The music stops when a horrible, screeching noise breaks up the consciousness-raising session. Archie's teeth start falling out, so Clay and G.H. are forced to go to G.H.'s handyman's house. Danny (Kevin Bacon) is a hillbilly, prepper type who probably has a bunch of medicine stowed away. He flies an American flag at his place, so we know what to expect—a bitter clinger, "ultra-MAGA" redneck wearing a Dallas Cowboys hat in New York Giants country. Even for Esmail, a MAGA hat would've been too on the nose, but we get the message.
Danny's armed and ornery about the intrusion, as he's focused on protecting his own, not helping a sick kid he doesn't know. His type doesn't believe it takes a village. He charges them $100 for a few magic blue pills that'll do what? Help Archie to stop losing his teeth?

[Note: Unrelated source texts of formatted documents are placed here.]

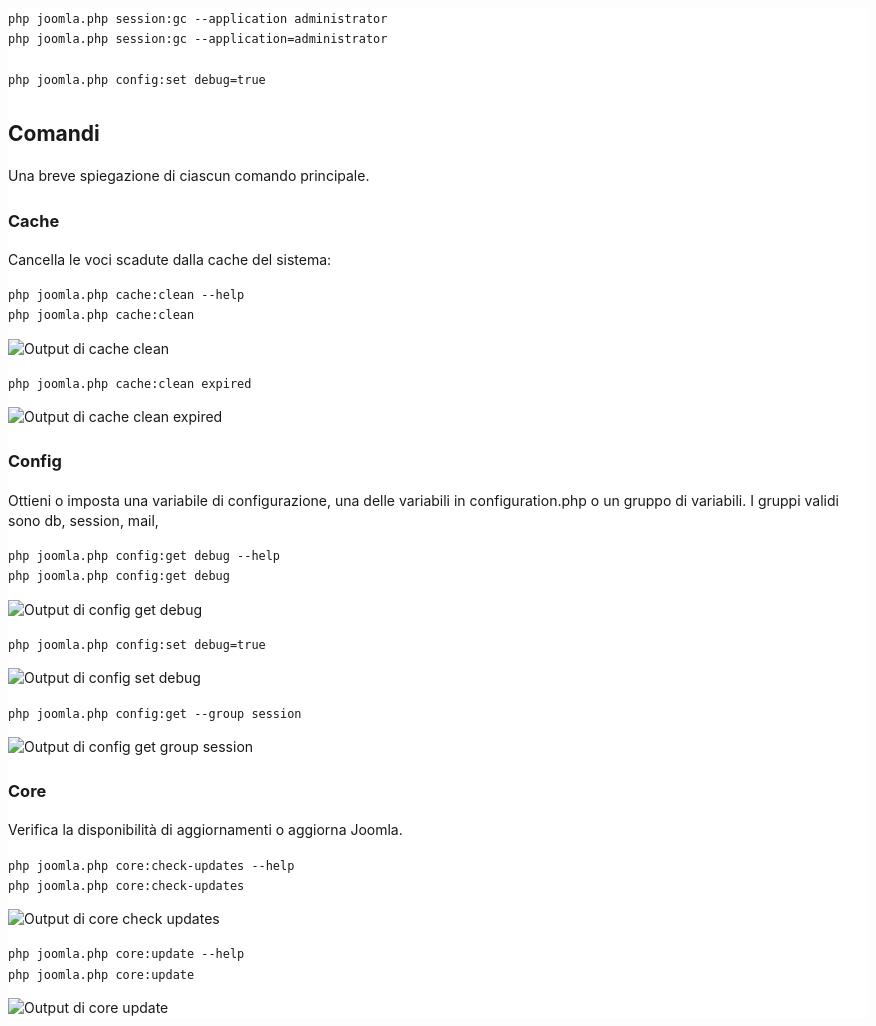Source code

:     php joomla.php session:gc --application administrator
    php joomla.php session:gc --application=administrator

    php joomla.php config:set debug=true

## Comandi

Una breve spiegazione di ciascun comando principale.

### Cache

Cancella le voci scadute dalla cache del sistema:

    php joomla.php cache:clean --help
    php joomla.php cache:clean

![Output di cache clean](../../../en/images/command-line-interface/cli-cache-clean.png)

    php joomla.php cache:clean expired

![Output di cache clean expired](../../../en/images/command-line-interface/cli-cache-clean-expired.png)

### Config

Ottieni o imposta una variabile di configurazione, una delle variabili in
configuration.php o un gruppo di variabili. I gruppi validi sono db, session,
mail,

    php joomla.php config:get debug --help
    php joomla.php config:get debug

![Output di config get debug](../../../en/images/command-line-interface/cli-get-debug.png)

    php joomla.php config:set debug=true

![Output di config set debug](../../../en/images/command-line-interface/cli-set-debug.png)

    php joomla.php config:get --group session

![Output di config get group session](../../../en/images/command-line-interface/cli-config-get-group-session.png)

### Core

Verifica la disponibilità di aggiornamenti o aggiorna Joomla.

    php joomla.php core:check-updates --help
    php joomla.php core:check-updates

![Output di core check updates](../../../en/images/command-line-interface/cli-check-updates.png)

    php joomla.php core:update --help
    php joomla.php core:update

![Output di core update](../../../en/images/command-line-interface/cli-core-update.png)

I wonder why the Obamas thought it was a good idea to make a movie about the end of this country. Did they think that a story that doesn't even attempt to form some coherent narrative around the cause of this disaster would make for compelling viewing because it offered so many social insights about why the nation's divided? That would be ironic, as the division spiked after Obama left office. We're told, alternatively, that this disaster is an elaborate conspiracy perpetrated by an evil cabal or nation, or that "nobody's in control." Instead, there's endless speculation about what's happening, which provides no satisfaction. This is a Movie of the Week with a top-notch cast and glossy production values. Perhaps the Obamas' aura is so powerful that actors could read this joke of a script and still think it was worthy of their participation.
After the encounter with Danny, the camera shows Manhattan getting blown up. In the final scene, Rose has discovered a survivalist's bunker in a neighboring house and she finds the final episode of Friends, which she's watching as the credits roll. This isn't a spoiler for the ending, because there's no actual ending to this film.